Shame yan Eskuelan Eskandalu
From Friday June 14, 2019 Saipan Tribune, an excerpt of a column by John S. DelRosario, “Brawl: Just as I thought, PSS could easily resolve salary issues. An assertion by a former government lawyer explains why the system is without funds:
“The leadership used the increased budget to give themselves six-figure salaries. They lied to the voters and spent public money to do so,” he said. “PSS leadership is now forcing teachers to sign a contract surrendering pay or face termination.
“Furthermore, over the past few months, PSS leadership has threatened to fire any teacher who talks to anyone outside of PSS, including attorneys.” The slugfest was triggered by alleged misappropriation of resources. And leadership at PSS must contend resolving self-inflicted conundrum.
Another view says, “The board of education needs to take the lead in offering solution to the predicament generated by its own making and just now known to the public or to the PSS community such as the pay raises executed in 2017 for central office administration.
“It is time to shift the resources down to the schools and enable the school officials, teachers, parents, and the supportive community to make decisions at the school-community level. Time to decentralize authority and enhance accountability at the school-community level.” I couldn’t agree more!”
Doesn’t some of this behavior and claptrap policy sound positively ‘criminal’ to you readers? It is certainly hypocritical “in extremis” considering this sentence from a Monday June 10, 2019 CNMI PSS PR release in the Saipan Tribune, Commissioner of Education speaking, “The Public School System reaffirms its commitment that the children of this Commonwealth deserve the optimum educational opportunities for them to succeed, with the support of our dedicated public school staff and personnel.”
Where are the “ optimum educational opportunities” with the casting of fear of job loss to teachers if agreement to salary reduction is not accepted? Why did Tinian Junior Senior High school have no, get that? No on-site Science teacher for SY 2012-2013, SY 2013-2014, SY 2014-2015 while students took Science courses online by computer. That meant no field trips, no lab work in situ, and students told me it was often difficult to communicate with their online science teachers. For SY 2013-2014 there were never more than ten working computers in the computer room during the entire school year. Most of the computers were in disrepair the entire school year. Responsibility for computer repair was given to the HS Math and Physics teacher, a local CNMI resident, who had substantial responsibilities with his full classes in his own separate classroom. He left for the mainland who could blame him? The room was next to my classroom and it was hard to schedule time to get my classes in there. The principal at the time told me there was a complete science lab in a room in boxes waiting to be set up by a science teacher. A previous Tinian Junior Senior HS principal gave away a Federal Model Classroom Grant I had applied for and received to some PSS buddy over on Saipan. It included furniture specifically designed for computer use in the classroom. I happened to see it in the PSS Saipan central office by chance months later and found out what school it was headed to. I got a letter from my principal on Tinian to state what he had done with it in case the Feds came knocking wondering about the whereabouts of the grant and physical elements of that grant I had received for use in Tinian JR/SR HS.
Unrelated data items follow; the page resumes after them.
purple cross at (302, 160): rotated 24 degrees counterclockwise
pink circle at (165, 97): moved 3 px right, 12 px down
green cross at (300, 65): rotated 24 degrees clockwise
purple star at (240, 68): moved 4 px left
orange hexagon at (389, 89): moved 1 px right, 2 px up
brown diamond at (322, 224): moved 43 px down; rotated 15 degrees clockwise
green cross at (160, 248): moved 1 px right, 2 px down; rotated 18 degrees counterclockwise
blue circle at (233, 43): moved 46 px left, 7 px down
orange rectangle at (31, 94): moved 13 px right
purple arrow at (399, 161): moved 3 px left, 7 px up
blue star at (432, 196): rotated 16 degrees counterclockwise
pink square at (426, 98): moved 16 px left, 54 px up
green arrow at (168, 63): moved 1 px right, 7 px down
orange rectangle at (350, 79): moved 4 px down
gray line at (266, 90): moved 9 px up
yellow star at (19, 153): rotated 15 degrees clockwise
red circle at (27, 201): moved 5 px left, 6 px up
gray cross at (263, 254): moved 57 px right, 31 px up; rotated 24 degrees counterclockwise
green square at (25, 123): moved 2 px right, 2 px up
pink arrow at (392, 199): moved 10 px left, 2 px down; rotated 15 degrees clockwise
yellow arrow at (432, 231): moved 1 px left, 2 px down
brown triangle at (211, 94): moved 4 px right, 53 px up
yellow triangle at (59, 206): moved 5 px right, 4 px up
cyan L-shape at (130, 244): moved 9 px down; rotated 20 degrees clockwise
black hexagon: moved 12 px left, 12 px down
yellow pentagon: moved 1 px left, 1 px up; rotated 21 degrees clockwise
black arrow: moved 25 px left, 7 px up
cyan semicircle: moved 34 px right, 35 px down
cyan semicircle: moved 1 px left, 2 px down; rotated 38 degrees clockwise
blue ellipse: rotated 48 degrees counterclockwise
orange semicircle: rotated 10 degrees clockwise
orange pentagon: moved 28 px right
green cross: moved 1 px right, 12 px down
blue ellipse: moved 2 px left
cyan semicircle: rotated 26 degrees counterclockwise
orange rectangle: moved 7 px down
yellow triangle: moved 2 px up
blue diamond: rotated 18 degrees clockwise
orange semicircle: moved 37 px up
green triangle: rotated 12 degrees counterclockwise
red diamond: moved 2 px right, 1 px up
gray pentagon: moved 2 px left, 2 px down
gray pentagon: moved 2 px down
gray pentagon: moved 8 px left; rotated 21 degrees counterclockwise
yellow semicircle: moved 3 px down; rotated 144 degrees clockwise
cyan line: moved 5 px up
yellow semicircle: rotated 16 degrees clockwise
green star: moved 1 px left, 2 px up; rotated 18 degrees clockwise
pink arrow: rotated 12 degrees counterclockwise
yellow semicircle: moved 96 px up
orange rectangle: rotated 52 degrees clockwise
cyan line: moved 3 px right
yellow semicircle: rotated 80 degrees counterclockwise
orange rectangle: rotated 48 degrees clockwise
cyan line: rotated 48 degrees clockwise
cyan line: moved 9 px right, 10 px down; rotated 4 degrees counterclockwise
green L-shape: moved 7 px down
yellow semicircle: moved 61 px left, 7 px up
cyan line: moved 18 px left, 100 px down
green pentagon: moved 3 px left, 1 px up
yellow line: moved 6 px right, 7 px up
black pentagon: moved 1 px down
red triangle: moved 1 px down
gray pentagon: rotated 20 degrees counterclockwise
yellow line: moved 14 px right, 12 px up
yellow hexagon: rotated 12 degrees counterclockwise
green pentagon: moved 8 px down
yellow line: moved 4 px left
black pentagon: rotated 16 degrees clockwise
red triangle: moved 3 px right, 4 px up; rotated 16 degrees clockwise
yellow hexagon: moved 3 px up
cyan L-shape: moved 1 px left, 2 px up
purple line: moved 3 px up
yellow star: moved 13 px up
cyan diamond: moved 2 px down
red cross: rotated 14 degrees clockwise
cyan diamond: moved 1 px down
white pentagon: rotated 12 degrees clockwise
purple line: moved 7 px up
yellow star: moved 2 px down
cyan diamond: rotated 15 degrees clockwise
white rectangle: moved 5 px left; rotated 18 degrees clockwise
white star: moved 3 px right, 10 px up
There dear readers are some examples of lost and stolen “optimum educational opportunities” on Tinian alone. One has to wonder about the number of similar losses on Saipan given the large number of schools there. Say nothing of PSS Saipan Central office people making higher salaries with a BS degree over classroom teachers with one or more Masters degrees. As has been alluded to elsewhere fear of job loss prevents many teachers from speaking out (there is of course no union to defend them) and now the threat of job loss and their professional livelihood is out in the open with the teachers being forced or coerced to sign an agreement for a salary reduction. Yes, indeed there is a general atmosphere conducive for ‘not’ providing “optimum educational opportunities” to the CNMI PSS students. One has to wonder what the administration and teachers at NMC are telling their PSS bound teachers about the situation and their students concerns about future teaching careers at PSS? Where are the voices of protest from NMC education professors and administrators? Shame and ‘eskuelan eskandalu’ on the CNMI BOE and CNMI PSS.
I wholeheartedly agree with former AAG Charles E. Brasington’s comments in the Saipan Tribune on Monday June 10, 2019 where he requested the CNMI legislators to investigate the PSS leadership’s “illegal and morally reprehensible conduct.”